Week 3, lesson 5

Connor_Gray · June 27, 2022, 5:45pm

This explanation is throwing me off, and seems inconsistent with the material that has been presented up until this point. Andrew describes z[1],(1) as being calculated by w[1] * x(1) + b[1]. First of all, this seems incomplete. w is a matrix with one row for each node in a hidden layer, and one column for each weight. These weights match with each node from the previous layer. This means that z[1],(1) should instead be calculated as w[1],(1) * x(1) + w[1],(2) * x(2) + … + b[1]. Andrew does not use x(2) or x(3) or any other x values to calculate z[1],(1). However, he uses x(2) to calculate z[1],(2). This seems wrong. Any help understanding this would be greatly appreciated.

anon57530071 · June 28, 2022, 1:38am

Welcome to the community !

First of all, I’m afraid that you may mix up the layer number and the hidden unit number.
If we go back to the 2nd video of this week, it defines as follows.

So, in the 5th video, Andrew is talking about a set of hidden units, a^{[1]}, not individual hidden unit like a^{[1]}_1,a^{[1]}_2,a^{[1]}_3, and a^{[1]}_4.

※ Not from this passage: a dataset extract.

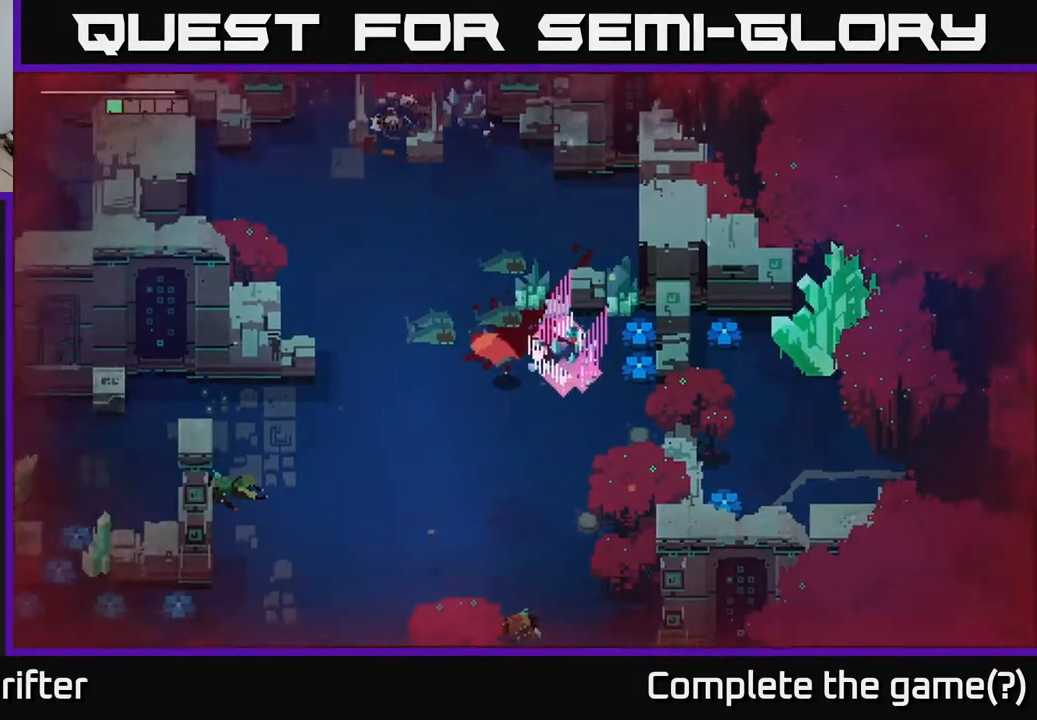
{"buttons": [], "left_stick": "up", "right_stick": "center", "events": [[333, "left_stick", "up"]]}
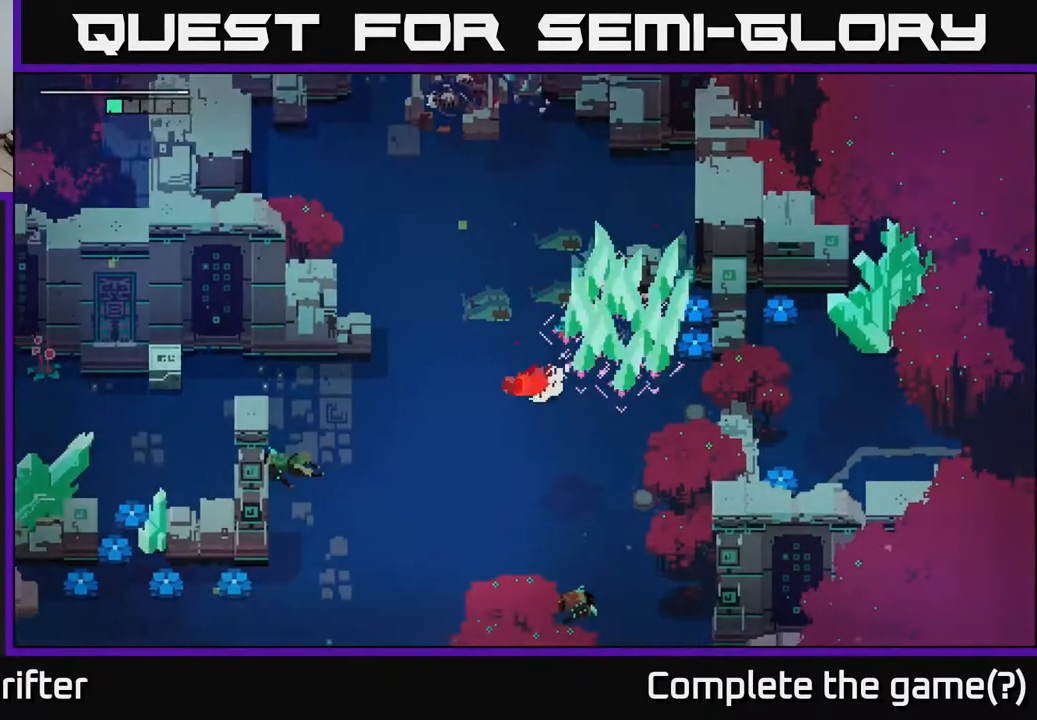
{"buttons": [], "left_stick": "center", "right_stick": "center", "events": [[50, "left_stick", "center"], [233, "left_stick", "up"], [400, "left_stick", "center"]]}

Then, let’s revisit this equation, which is for the i th sample, x^{(i)}, in the first hidden layer.

z^{[1](i)} = W^{[1]}x^{(i)} + b^{[1]}

As you see, weight W^{[1]} is also stacking weights for each hidden layer like;

W^{[1]} = \begin{bmatrix} W_1^{[1]}\\ W_2^{[1]}\\ W_3^{[1]}\\ W_4^{[1]} \end{bmatrix}

Weights for each hidden layer is row vector in this case. (Sometimes, Andrew uses W^{T} and sometime uses W, but, to simplify, let’s assume a row vector.)

Then, Z for the first hidden layer with the first sample x^{(1)} can be written as;

z^{[1](1)} = \begin{bmatrix} z^{[1](1)}_1\\ z^{[1](1)}_2\\ z^{[1](1)}_3\\ z^{[1](1)}_4\\ \end{bmatrix} = \begin{bmatrix} W^{[1]}_1\cdot x^{(1)}+b^{[1]}_1\\ W^{[1]}_2\cdot x^{(1)}+b^{[1]}_2\\ W^{[1]}_3\cdot x^{(1)}+b^{[1]}_3\\ W^{[1]}_4\cdot x^{(1)}+b^{[1]}_4\\ \end{bmatrix}

Then, put all samples (m) in here…

z^{[1]} = \begin{bmatrix} z^{[1]}_1\\ z^{[1]}_2\\ z^{[1]}_3\\ z^{[1]}_4\\ \end{bmatrix} = \begin{bmatrix} W^{[1]}_1\cdot x^{(1)}+b^{[1]}_1 & W^{[1]}_1\cdot x^{(2)}+b^{[1]}_1 & W^{[1]}_1\cdot x^{(3)}+b^{[1]}_1 \\ W^{[1]}_2\cdot x^{(1)}+b^{[1]}_2 & W^{[1]}_2\cdot x^{(2)}+b^{[1]}_2 & W^{[1]}_2\cdot x^{(3)}+b^{[1]}_2 \\ W^{[1]}_3\cdot x^{(1)}+b^{[1]}_3 & W^{[1]}_3\cdot x^{(2)}+b^{[1]}_3 & W^{[1]}_3\cdot x^{(3)}+b^{[1]}_3 \\ W^{[1]}_4\cdot x^{(1)}+b^{[1]}_4 & W^{[1]}_4\cdot x^{(2)}+b^{[1]}_4 & W^{[1]}_4\cdot x^{(3)}+b^{[1]}_4 \\ \end{bmatrix}

So, if you focus on the output from the first unit in the first hidden layer, it is;

z^{[1]}_1 = \begin{bmatrix} W^{[1]}_1\cdot x^{(1)}+b^{[1]}_1 & W^{[1]}_1\cdot x^{(2)}+b^{[1]}_1 & W^{[1]}_1\cdot x^{(3)}+b^{[1]}_1 \end{bmatrix}

I suppose this is what you wanted to see.
So, I encourage you to revisit past videos. All are well-explained by Andrew.

Hope this helps.

Connor_Gray · June 28, 2022, 2:36pm

Thank you, this is very helpful. One more question, I noticed that there are bias terms coming from each X, all contributing to the final value Z. I thought that each node only has one bias term, as it has been presented as a single column assigned to a layer. Is this bias column for a layer contributing the the Z for that layer, or is it used in the calculation of the Z terms in the next layer, as you showed in your response?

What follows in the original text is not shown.